# Ray: A distributed framework for emerging AI applications

## Metadata

Presented in [OSDI 2018](https://www.usenix.org/conference/osdi18/presentation/moritz).

Authors: Philipp Moritz, Robert Nishihara, Stephanie Wang, Alexey Tumanov, Richard Liaw, Eric Liang, Melih Elibol, Zongheng Yang, William Paul, Michael I. Jordan, Ion Stoica (University of California, Berkeley)

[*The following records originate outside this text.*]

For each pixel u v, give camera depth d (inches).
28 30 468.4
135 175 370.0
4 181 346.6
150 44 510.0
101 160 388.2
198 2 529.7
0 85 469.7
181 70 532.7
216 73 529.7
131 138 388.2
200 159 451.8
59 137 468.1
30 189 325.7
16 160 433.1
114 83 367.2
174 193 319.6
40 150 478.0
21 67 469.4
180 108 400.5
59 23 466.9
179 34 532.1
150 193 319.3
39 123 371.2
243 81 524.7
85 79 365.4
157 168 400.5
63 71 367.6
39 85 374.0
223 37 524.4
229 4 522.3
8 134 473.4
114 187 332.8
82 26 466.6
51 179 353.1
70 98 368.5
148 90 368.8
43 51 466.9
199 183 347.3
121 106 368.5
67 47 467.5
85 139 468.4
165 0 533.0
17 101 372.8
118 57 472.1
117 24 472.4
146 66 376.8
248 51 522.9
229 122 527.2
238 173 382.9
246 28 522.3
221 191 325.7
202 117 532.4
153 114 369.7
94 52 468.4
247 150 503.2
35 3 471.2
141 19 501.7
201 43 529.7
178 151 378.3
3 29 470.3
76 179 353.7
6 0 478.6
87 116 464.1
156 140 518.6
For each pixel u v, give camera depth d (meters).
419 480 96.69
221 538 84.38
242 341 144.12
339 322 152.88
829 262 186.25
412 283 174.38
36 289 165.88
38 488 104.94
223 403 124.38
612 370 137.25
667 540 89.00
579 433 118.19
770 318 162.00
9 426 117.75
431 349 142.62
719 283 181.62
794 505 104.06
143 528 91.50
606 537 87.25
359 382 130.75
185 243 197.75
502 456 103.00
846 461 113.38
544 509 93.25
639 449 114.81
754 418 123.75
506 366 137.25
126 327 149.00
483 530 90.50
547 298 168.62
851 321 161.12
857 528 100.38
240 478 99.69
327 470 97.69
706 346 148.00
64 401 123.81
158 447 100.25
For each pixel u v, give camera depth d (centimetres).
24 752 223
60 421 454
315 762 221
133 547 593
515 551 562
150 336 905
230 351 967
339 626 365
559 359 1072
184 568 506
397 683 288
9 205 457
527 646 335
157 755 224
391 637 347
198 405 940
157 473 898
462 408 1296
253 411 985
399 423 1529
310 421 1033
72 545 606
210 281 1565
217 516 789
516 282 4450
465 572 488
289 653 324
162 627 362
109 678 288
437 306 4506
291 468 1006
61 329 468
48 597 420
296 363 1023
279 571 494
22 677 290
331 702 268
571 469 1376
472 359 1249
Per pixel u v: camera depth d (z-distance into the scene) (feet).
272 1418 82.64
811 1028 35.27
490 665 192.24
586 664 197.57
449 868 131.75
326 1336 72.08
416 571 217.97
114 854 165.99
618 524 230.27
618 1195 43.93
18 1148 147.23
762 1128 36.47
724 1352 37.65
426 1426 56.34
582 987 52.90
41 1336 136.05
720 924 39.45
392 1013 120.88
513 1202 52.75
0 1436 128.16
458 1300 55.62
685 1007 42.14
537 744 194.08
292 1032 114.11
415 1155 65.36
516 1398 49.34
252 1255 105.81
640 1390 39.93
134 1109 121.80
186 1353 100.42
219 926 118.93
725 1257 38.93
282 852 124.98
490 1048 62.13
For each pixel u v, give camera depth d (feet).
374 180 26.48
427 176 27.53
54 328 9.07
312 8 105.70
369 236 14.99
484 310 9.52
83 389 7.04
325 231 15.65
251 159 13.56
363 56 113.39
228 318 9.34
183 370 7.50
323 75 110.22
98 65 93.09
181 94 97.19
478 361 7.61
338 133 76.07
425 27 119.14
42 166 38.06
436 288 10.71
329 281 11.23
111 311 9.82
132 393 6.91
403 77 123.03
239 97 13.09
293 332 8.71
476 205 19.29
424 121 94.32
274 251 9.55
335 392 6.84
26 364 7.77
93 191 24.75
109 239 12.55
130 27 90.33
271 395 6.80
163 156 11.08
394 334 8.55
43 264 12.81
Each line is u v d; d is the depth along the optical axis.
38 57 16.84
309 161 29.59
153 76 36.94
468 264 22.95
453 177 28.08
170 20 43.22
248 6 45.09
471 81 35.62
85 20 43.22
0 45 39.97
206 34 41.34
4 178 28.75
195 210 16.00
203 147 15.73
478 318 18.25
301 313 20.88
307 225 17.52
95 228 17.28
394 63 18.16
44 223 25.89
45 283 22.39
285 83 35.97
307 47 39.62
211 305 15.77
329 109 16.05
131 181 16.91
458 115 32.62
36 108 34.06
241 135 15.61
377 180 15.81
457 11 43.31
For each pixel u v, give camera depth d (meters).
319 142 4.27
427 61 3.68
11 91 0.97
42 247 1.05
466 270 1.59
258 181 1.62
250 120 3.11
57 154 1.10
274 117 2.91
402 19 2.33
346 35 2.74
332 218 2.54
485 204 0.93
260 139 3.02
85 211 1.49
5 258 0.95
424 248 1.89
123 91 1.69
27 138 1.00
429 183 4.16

Code: <https://github.com/ray-project/ray>

## Understanding the paper

### TL;DR

This paper presents **Ray**, a distributed system tailed for RL applications. It provides both an **actor-based (stateful)** and a **task-parallel (stateless)** programming abstraction. It employs **a distributed scheduler** and **a distributed fault-tolerant store** to manage the system's control state.

### Motivation

* A framework for RL applications must provide efficient support for **training, serving, and simulation**. All three of these workloads are tightly coupled in a single application.
* Fault tolerance really matters with AI applications. 1) Easy development; 2) Reproducibility; 3) Allow cheap resources like spot instances.

### Technical details

* Global control store (GCS)
  * Maintain the entire control state of the system.
  * Maintain fault tolerance and low latency.
* Two-level hierarchical scheduler (bottom-up)
  * Consist of a global scheduler and per-node local schedulers.
  * Tasks created at a node are submitted first to the node's local scheduler.
  * Global scheduler considers each node's load and task's constraints.
* In-memory distributed storage system
  * Store the inputs and outputs of every task.
  * Via shared memory; Apache Arrow.
  * Recover any objects through lineage re-execution.

### Evaluation

All experiments were run on AWS.

### Experience

* The authors believe that centralizing control state will be a key design component of future distributed systems.
* From [Ion Stoica — Spark, Ray, and Enterprise Open Source](https://wandb.ai/wandb_fc/gradient-dissent/reports/Ion-Stoica-Spark-Ray-and-Enterprise-Open-Source--VmlldzoxNDEyMzY0)
  * Spark abstracts away parallels; Ray exposes parallels.
  * Ray fundamentally is an RPC framework, plus an actor framework, plus an object store which allows you to efficiently pass the data between different functions and actors by reference.